Well, according to the BBC and New York Times, at least.
Only one slight problem – the temperature record shows quite a different story.
Each year, the DMI publishes the Greenland – DMI Historical Climate Data Collection:
Greenland has a number of very long running weather stations covering most of the country’s coastal regions, except for the far north. The report provides temperature graphs for each:
On both east and west coasts, it is abundantly clear that temperatures were just as high in the 1930s and 40s as they have been in the last decade or so, with the exception of the anomalously mild year in 2010.
And the reason is simple – the AMO:
There is certainly no evidence of rising temperature trends, and every likelihood that temperatures will plummet again when the AMO turns cold again.
Meanwhile for the second year running, the Greenland ice sheet has been increasing at close to record levels:
Not that you will any of this on the BBC!
NB, DMI have this handy explanation of how the ice sheet gains and loses mass:
Due to gravity, ice flows slowly outwards like dough on a kitchen counter. When snow falls on top of the ice sheet year after year, the layers below are slowly compressed into ice. In the central part of the ice sheet, where little if any melt occurs, new layers will therefore continually be added. The ice does not grow in height, however, since the extra ice is balanced by the flow away from the center. Further out towards the coast we find the equilibrium line, where snowfall and melt are exactly balanced. Below the equilibrium line, there is more melt than snowfall and here the net mass loss is countered by the flow coming out from the center of the ice sheet.

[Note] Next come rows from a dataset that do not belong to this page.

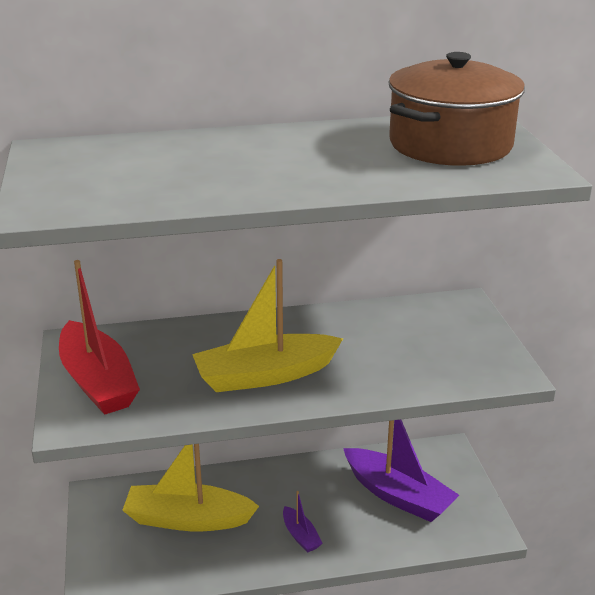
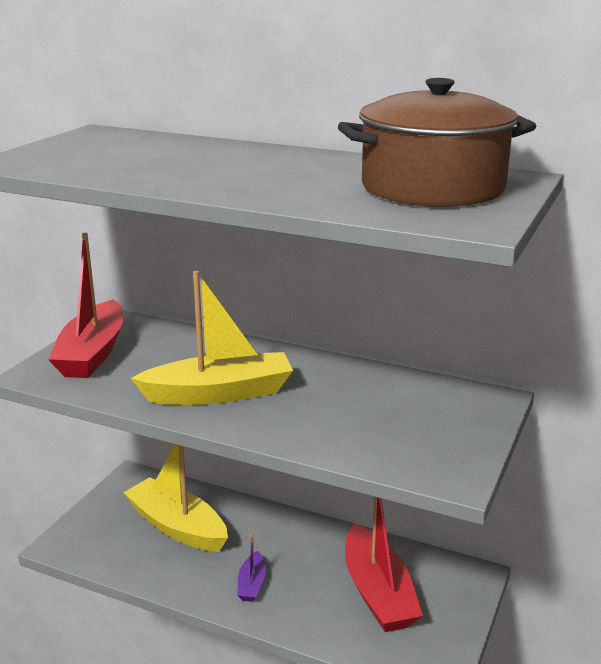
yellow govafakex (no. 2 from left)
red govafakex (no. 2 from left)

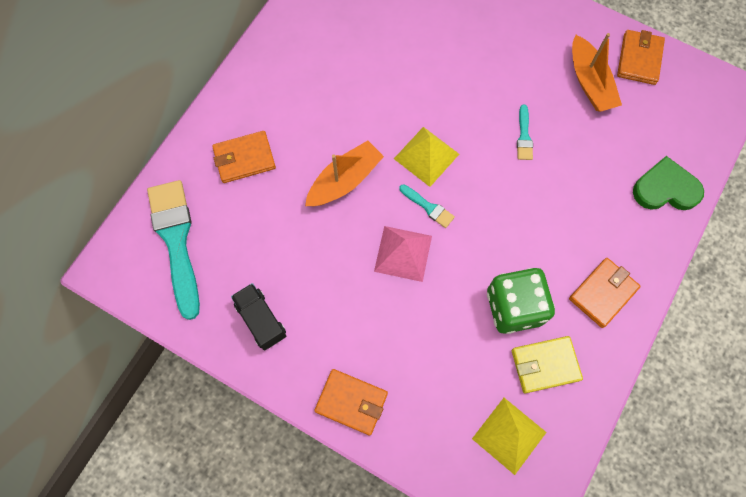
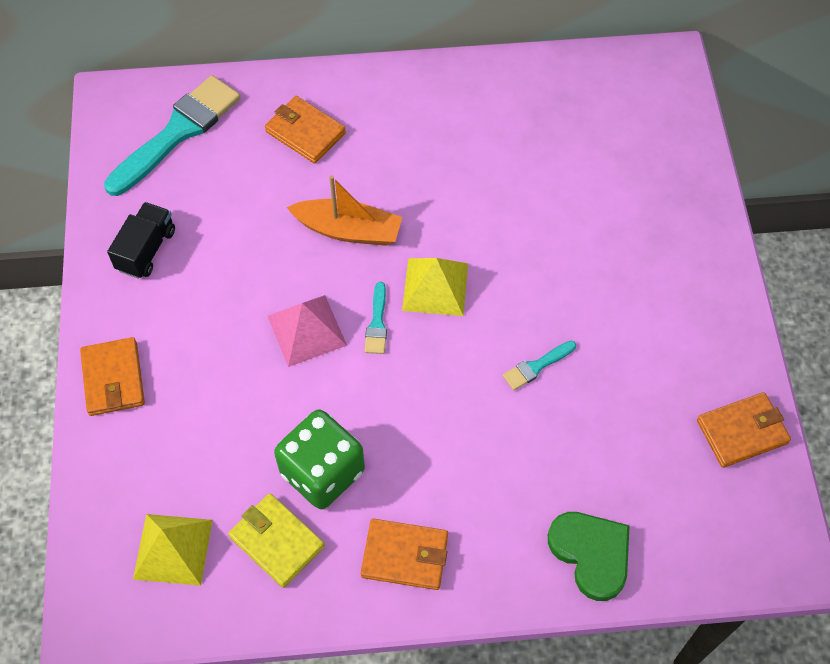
orange govafakex (no. 2 from left in the first image)

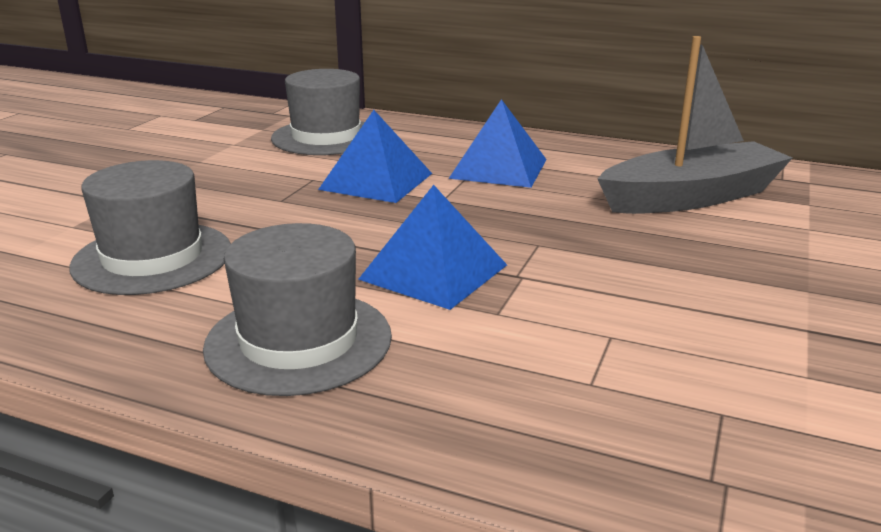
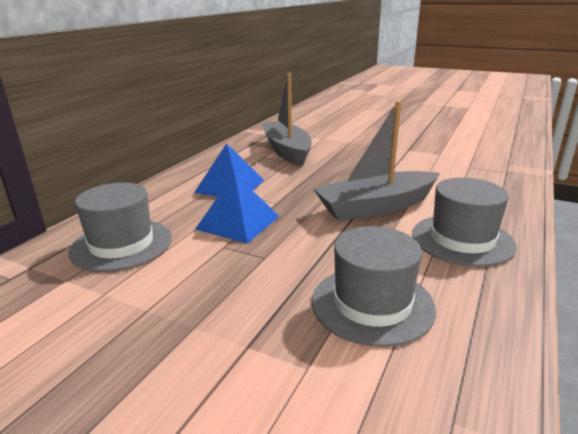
grey govafakex (no. 2 from left)

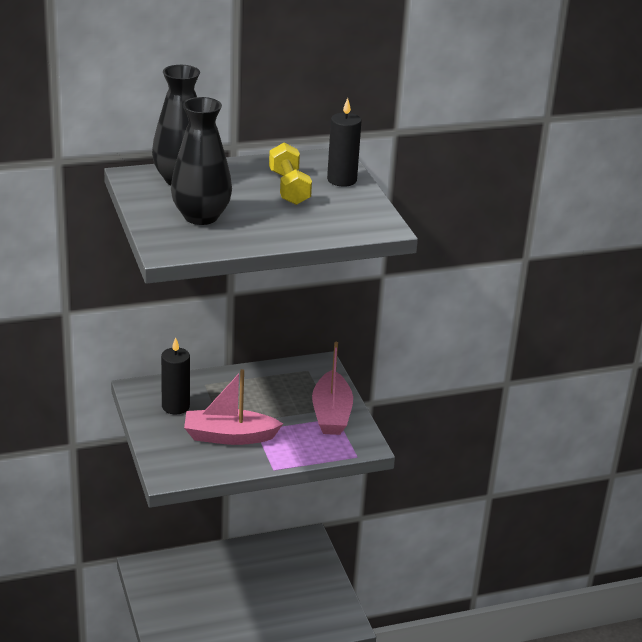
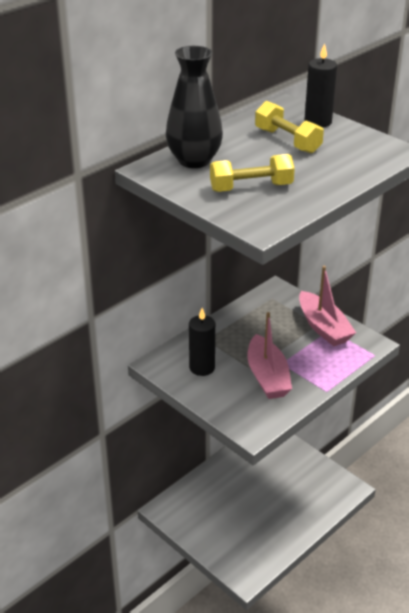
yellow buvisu (no. 1 from left)
pink govafakex (no. 1 from left)

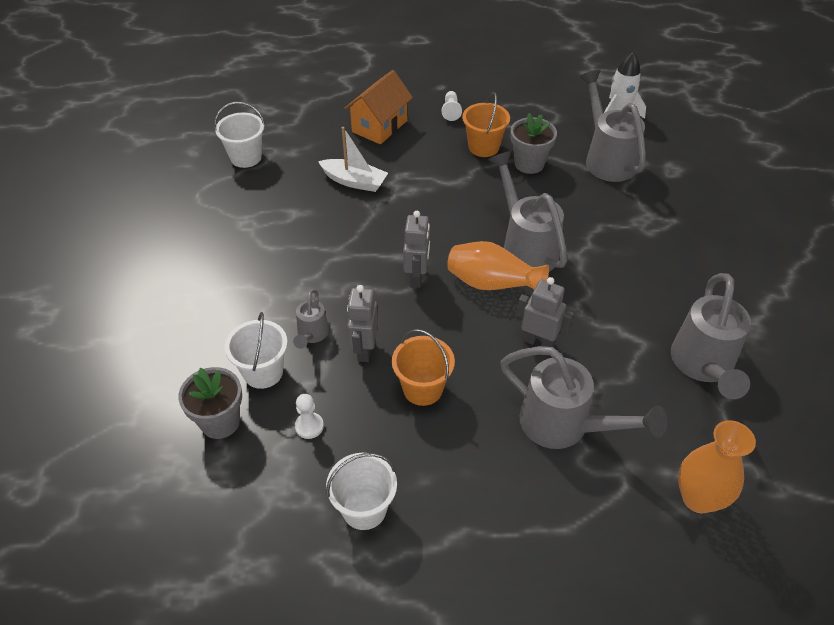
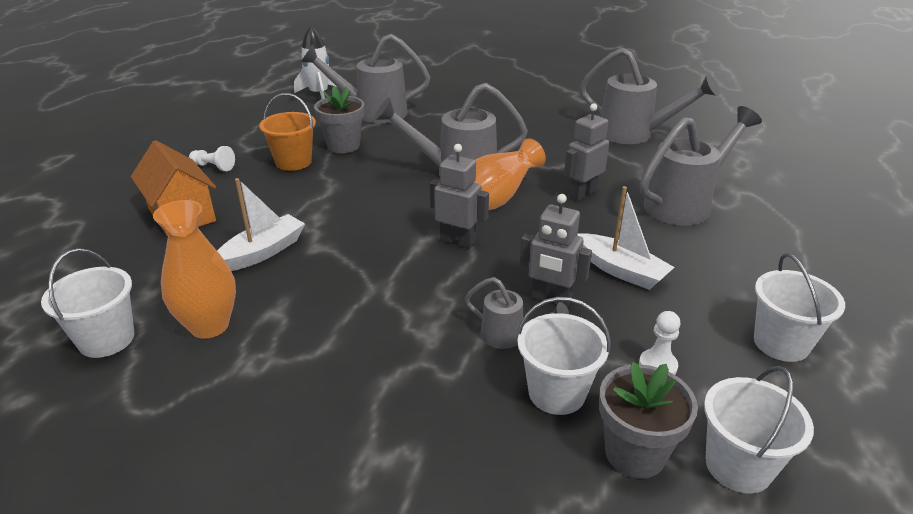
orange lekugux (no. 1 from left)
white govafakex (no. 2 from left)
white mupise (no. 3 from left)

Here it is the ice sheet itself which melts.
For an ice sheet that neither grows or shrinks, there is at all points averaged over the year a balance between
- the amount of snow that falls and is compressed to ice
- the amount of snow and ice that melts or evaporates (sublimates) and
- the amount of ice that flows away due to the ice motion
The two first contributions make up the surface mass balance. For the ice sheet as a whole, there is a balance between the surface mass balance and the amount of ice that calves into the ocean as icebergs.
If climate changes, the surface mass balance may change such that it no longer matches the calving and the ice sheet can start to gain or lose mass. This is important to keep track of, since such a mass loss will lead to global sea level rise. As mentioned, satellites measuring the ice sheet mass have observed a loss of around 200 Gt/year over the last decade.